Third, the poor mechanic capacities in severely flow-limited COPD patients may explain why the reversal of the depressive metabolic stimulus of the respiratory drive did not induce an increase in minute ventilation and thus, did not make weaning from ventilator support easier. Finally, the ACET induces a metabolic acidosis which stimulates the respiratory neural-driving. As a consequence, a hyperventilation with polypnea can be observed. This polypnea will significantly increase the workload of respiratory muscles and shortens the time of the respiratory cycle with its two components inspiratory and expiratory.

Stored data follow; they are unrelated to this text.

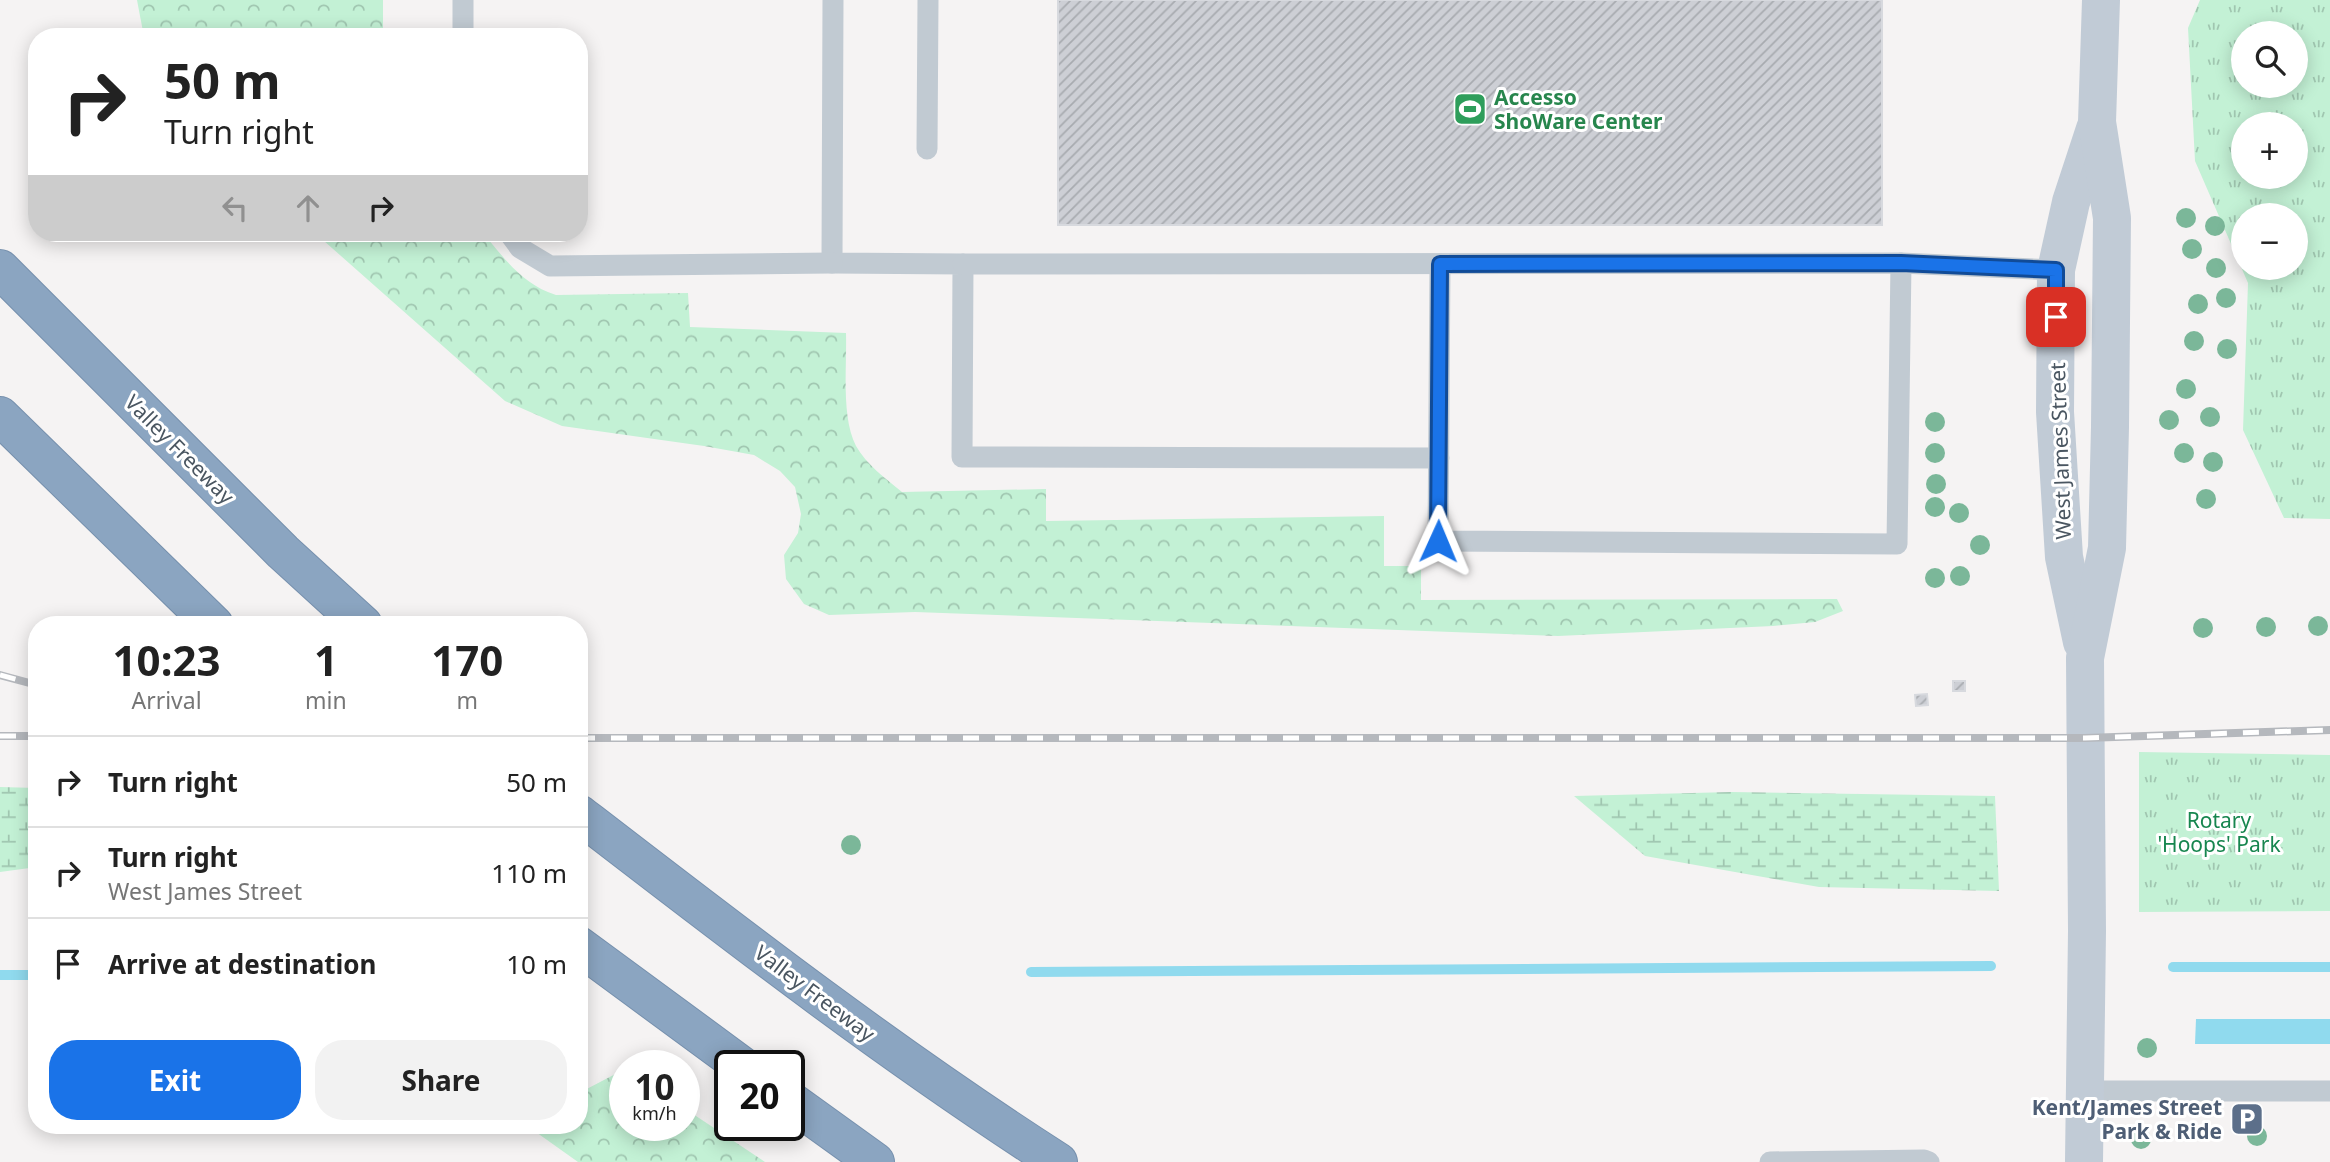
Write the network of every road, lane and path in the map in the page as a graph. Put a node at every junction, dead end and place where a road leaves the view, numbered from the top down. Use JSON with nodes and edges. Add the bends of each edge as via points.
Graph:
{"nodes":[{"id":1,"x":463,"y":0,"type":"edge"},
{"id":2,"x":832,"y":0,"type":"edge"},
{"id":3,"x":928,"y":0,"type":"edge"},
{"id":4,"x":2101,"y":0,"type":"edge"},
{"id":5,"x":463,"y":28,"type":"edge"},
{"id":6,"x":2097,"y":122,"type":"junction"},
{"id":7,"x":927,"y":149,"type":"dead end"},
{"id":8,"x":516,"y":242,"type":"edge"},
{"id":9,"x":832,"y":263,"type":"junction"},
{"id":10,"x":1901,"y":263,"type":"junction"},
{"id":11,"x":963,"y":264,"type":"junction"},
{"id":12,"x":1440,"y":264,"type":"junction"},
{"id":13,"x":0,"y":270,"type":"edge"},
{"id":14,"x":2056,"y":270,"type":"junction"},
{"id":15,"x":0,"y":416,"type":"edge"},
{"id":16,"x":1439,"y":458,"type":"junction"},
{"id":17,"x":205,"y":616,"type":"edge"},
{"id":18,"x":353,"y":616,"type":"edge"},
{"id":19,"x":2085,"y":658,"type":"junction"},
{"id":20,"x":588,"y":821,"type":"edge"},
{"id":21,"x":588,"y":953,"type":"edge"},
{"id":22,"x":720,"y":1050,"type":"edge"},
{"id":23,"x":2085,"y":1091,"type":"junction"},
{"id":24,"x":2330,"y":1091,"type":"edge"},
{"id":25,"x":805,"y":1112,"type":"edge"},
{"id":26,"x":874,"y":1162,"type":"edge"},
{"id":27,"x":1058,"y":1162,"type":"edge"},
{"id":28,"x":1770,"y":1162,"type":"edge"},
{"id":29,"x":1929,"y":1162,"type":"edge"},
{"id":30,"x":2084,"y":1162,"type":"edge"}],
"edges":[{"from":1,"to":5,"type":"lane"},
{"from":2,"to":9,"type":"lane"},
{"from":3,"to":7,"type":"lane"},
{"from":4,"to":6,"type":"main road","name":"West James Street"},
{"from":6,"to":14,"type":"main road","name":"West James Street","via":[[2071,202]]},
{"from":6,"to":19,"type":"main road","name":"West James Street","via":[[2112,218],[2110,427],[2107,548]]},
{"from":8,"to":9,"type":"lane","via":[[550,266]]},
{"from":9,"to":11,"type":"lane"},
{"from":10,"to":12,"type":"lane"},
{"from":10,"to":14,"type":"lane"},
{"from":10,"to":16,"type":"lane","via":[[1897,544],[1438,541]]},
{"from":11,"to":12,"type":"lane"},
{"from":11,"to":16,"type":"lane","via":[[962,457]]},
{"from":12,"to":16,"type":"lane"},
{"from":13,"to":18,"type":"highway","name":"Valley Freeway"},
{"from":14,"to":19,"type":"main road","name":"West James Street","via":[[2055,412],[2064,557]]},
{"from":15,"to":17,"type":"highway"},
{"from":19,"to":23,"type":"main road","name":"West James Street"},
{"from":20,"to":27,"type":"highway","name":"Valley Freeway","via":[[825,1003]]},
{"from":21,"to":22,"type":"highway"},
{"from":23,"to":24,"type":"lane"},
{"from":23,"to":30,"type":"main road","name":"West James Street"},
{"from":25,"to":26,"type":"highway"},
{"from":28,"to":29,"type":"lane"}]}
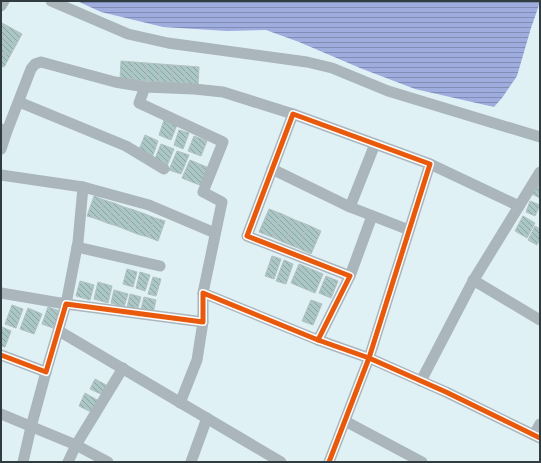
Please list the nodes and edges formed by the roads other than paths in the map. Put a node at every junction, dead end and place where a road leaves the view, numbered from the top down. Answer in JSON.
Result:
{"nodes":[{"id":1,"x":4,"y":1,"type":"edge"},
{"id":2,"x":51,"y":1,"type":"edge"},
{"id":3,"x":1,"y":6,"type":"edge"},
{"id":4,"x":145,"y":87,"type":"junction"},
{"id":5,"x":18,"y":102,"type":"junction"},
{"id":6,"x":293,"y":114,"type":"junction"},
{"id":7,"x":4,"y":130,"type":"edge"},
{"id":8,"x":540,"y":137,"type":"edge"},
{"id":9,"x":375,"y":144,"type":"junction"},
{"id":10,"x":1,"y":149,"type":"edge"},
{"id":11,"x":430,"y":164,"type":"junction"},
{"id":12,"x":164,"y":169,"type":"dead end"},
{"id":13,"x":272,"y":169,"type":"junction"},
{"id":14,"x":540,"y":172,"type":"edge"},
{"id":15,"x":1,"y":175,"type":"edge"},
{"id":16,"x":82,"y":188,"type":"junction"},
{"id":17,"x":519,"y":206,"type":"junction"},
{"id":18,"x":350,"y":207,"type":"junction"},
{"id":19,"x":372,"y":216,"type":"junction"},
{"id":20,"x":409,"y":230,"type":"junction"},
{"id":21,"x":215,"y":233,"type":"junction"},
{"id":22,"x":77,"y":247,"type":"junction"},
{"id":23,"x":160,"y":266,"type":"dead end"},
{"id":24,"x":350,"y":276,"type":"junction"},
{"id":25,"x":473,"y":280,"type":"junction"},
{"id":26,"x":1,"y":293,"type":"edge"},
{"id":27,"x":203,"y":293,"type":"junction"},
{"id":28,"x":66,"y":304,"type":"junction"},
{"id":29,"x":540,"y":320,"type":"edge"},
{"id":30,"x":202,"y":322,"type":"junction"},
{"id":31,"x":59,"y":330,"type":"junction"},
{"id":32,"x":318,"y":340,"type":"junction"},
{"id":33,"x":1,"y":355,"type":"edge"},
{"id":34,"x":369,"y":358,"type":"junction"},
{"id":35,"x":123,"y":368,"type":"junction"},
{"id":36,"x":46,"y":372,"type":"junction"},
{"id":37,"x":420,"y":381,"type":"junction"},
{"id":38,"x":180,"y":403,"type":"junction"},
{"id":39,"x":1,"y":414,"type":"edge"},
{"id":40,"x":207,"y":418,"type":"junction"},
{"id":41,"x":345,"y":421,"type":"junction"},
{"id":42,"x":540,"y":424,"type":"edge"},
{"id":43,"x":31,"y":427,"type":"junction"},
{"id":44,"x":537,"y":437,"type":"edge"},
{"id":45,"x":76,"y":445,"type":"junction"},
{"id":46,"x":265,"y":457,"type":"edge"},
{"id":47,"x":22,"y":462,"type":"edge"},
{"id":48,"x":68,"y":462,"type":"edge"},
{"id":49,"x":108,"y":462,"type":"edge"},
{"id":50,"x":191,"y":462,"type":"edge"},
{"id":51,"x":281,"y":462,"type":"edge"},
{"id":52,"x":329,"y":462,"type":"edge"},
{"id":53,"x":422,"y":462,"type":"edge"}],
"edges":[{"from":1,"to":3,"type":"street"},
{"from":2,"to":8,"type":"street"},
{"from":4,"to":5,"type":"street"},
{"from":4,"to":6,"type":"street"},
{"from":4,"to":21,"type":"street"},
{"from":5,"to":7,"type":"street"},
{"from":5,"to":12,"type":"street"},
{"from":6,"to":9,"type":"street"},
{"from":6,"to":13,"type":"street"},
{"from":7,"to":10,"type":"street"},
{"from":9,"to":11,"type":"street"},
{"from":9,"to":18,"type":"street"},
{"from":11,"to":17,"type":"street"},
{"from":11,"to":20,"type":"street"},
{"from":13,"to":18,"type":"street"},
{"from":13,"to":24,"type":"street"},
{"from":14,"to":17,"type":"street"},
{"from":15,"to":16,"type":"street"},
{"from":16,"to":21,"type":"street"},
{"from":16,"to":22,"type":"street"},
{"from":17,"to":25,"type":"street"},
{"from":18,"to":19,"type":"street"},
{"from":19,"to":20,"type":"street"},
{"from":19,"to":24,"type":"street"},
{"from":20,"to":34,"type":"street"},
{"from":21,"to":27,"type":"street"},
{"from":22,"to":23,"type":"street"},
{"from":22,"to":28,"type":"street"},
{"from":24,"to":32,"type":"street"},
{"from":25,"to":29,"type":"street"},
{"from":25,"to":37,"type":"street"},
{"from":26,"to":28,"type":"street"},
{"from":27,"to":30,"type":"street"},
{"from":27,"to":32,"type":"street"},
{"from":28,"to":30,"type":"street"},
{"from":28,"to":31,"type":"street"},
{"from":30,"to":38,"type":"street"},
{"from":31,"to":35,"type":"street"},
{"from":31,"to":36,"type":"street"},
{"from":32,"to":34,"type":"street"},
{"from":33,"to":36,"type":"street"},
{"from":34,"to":37,"type":"street"},
{"from":34,"to":41,"type":"street"},
{"from":35,"to":38,"type":"street"},
{"from":35,"to":45,"type":"street"},
{"from":36,"to":43,"type":"street"},
{"from":37,"to":44,"type":"street"},
{"from":38,"to":40,"type":"street"},
{"from":39,"to":43,"type":"street"},
{"from":40,"to":46,"type":"street"},
{"from":40,"to":50,"type":"street"},
{"from":41,"to":52,"type":"street"},
{"from":41,"to":53,"type":"street"},
{"from":42,"to":44,"type":"street"},
{"from":43,"to":45,"type":"street"},
{"from":43,"to":47,"type":"street"},
{"from":45,"to":48,"type":"street"},
{"from":45,"to":49,"type":"street"},
{"from":46,"to":51,"type":"street"}]}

Our study has some limitations. The major limitation is the sample size which was not powered enough to detect a significant difference in ICU outcomes. The retrospective design of our study represents a methodological limitation. In fact, several factors such as spirometric parameters, echocardiographic examinations were usually lacking in the medical charts. Finally, modalities of mechanical ventilation and weaning process were not standardized in both groups. This may suggested by the fact that serum bicarbonate levels were significantly decreased since the second day of ACET administration whereas PaCO2 levels remain unchanged till the fourth day. This may be related to the effect of other factors on the acid-base balance such as different ventilation modalities (tidal volume, respiratory rate, etc.) or the need of further medical therapies (diuretics, steroids, etc.). The lack of standardization of ventilation modalities incites us to interpret the evolution of oxygenation parameters (particularly the PaO2/FiO2 ratio) with caution. In fact, Faisy et al.[8] reported in a case–control study, in which mechanical ventilation modalities and weaning procedures were well standardized, that ACET induced a significant increase of the PaO2/FiO2 ratio under ACET whereas PaCO2 levels remained unchanged. This positive effect of acetazolamide on oxygenation parameters may be related to its diuretic properties.

CONCLUSIONS

Although our study has several limitations, it shows that the use of insufficient acetazolamide dosage (500 mg per day) significantly decreases serum bicarbonate, arterial blood pH, and PaCO2 in patients with COPD exacerbation requiring mechanical ventilation. However, it suggests that systemic ACET therapy in this specific condition is not helpful to reduce the duration of mechanical ventilation and to make the weaning process easier. Thus, further studies are needed to evaluate the effect of ACET on ventilator weaning process in critically ill COPD patients.